Reproduce word for word the lines below that start with the line containing "LIRE L'ARTICLE" and continue through the line containing "indemnités de la SAAQ".

### Page-level text extractions
++++++++
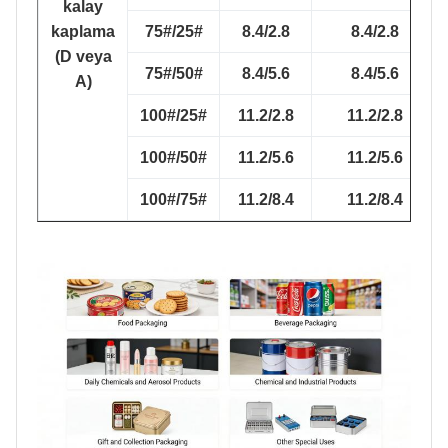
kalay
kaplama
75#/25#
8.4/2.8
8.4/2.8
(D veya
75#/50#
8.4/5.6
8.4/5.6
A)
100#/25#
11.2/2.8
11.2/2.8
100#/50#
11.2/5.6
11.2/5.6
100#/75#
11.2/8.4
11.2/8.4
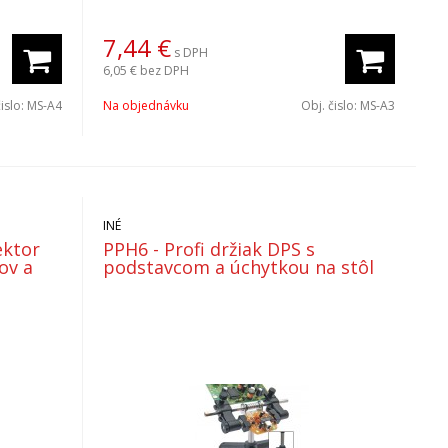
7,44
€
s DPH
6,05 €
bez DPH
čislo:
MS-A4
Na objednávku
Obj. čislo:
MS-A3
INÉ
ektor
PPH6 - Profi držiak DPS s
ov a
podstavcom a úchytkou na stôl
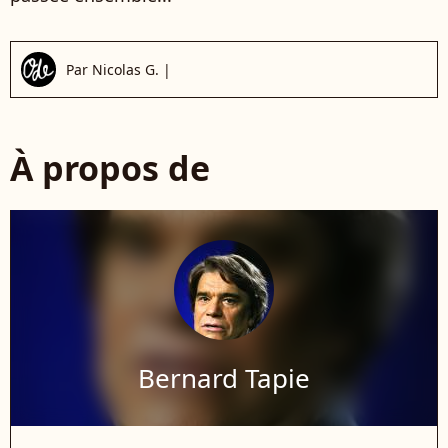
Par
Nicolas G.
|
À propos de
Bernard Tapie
++++++++
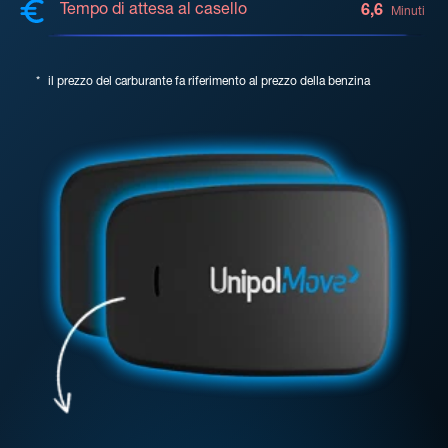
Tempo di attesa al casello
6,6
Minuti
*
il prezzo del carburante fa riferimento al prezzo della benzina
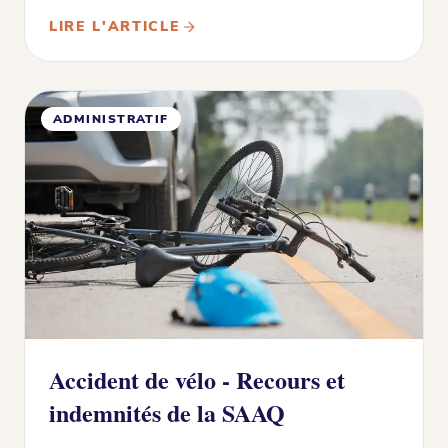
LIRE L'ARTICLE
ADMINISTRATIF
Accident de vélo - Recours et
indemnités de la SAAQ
++++++++
### Finished task
LIRE L'ARTICLE
ADMINISTRATIF
Accident de vélo - Recours et
indemnités de la SAAQ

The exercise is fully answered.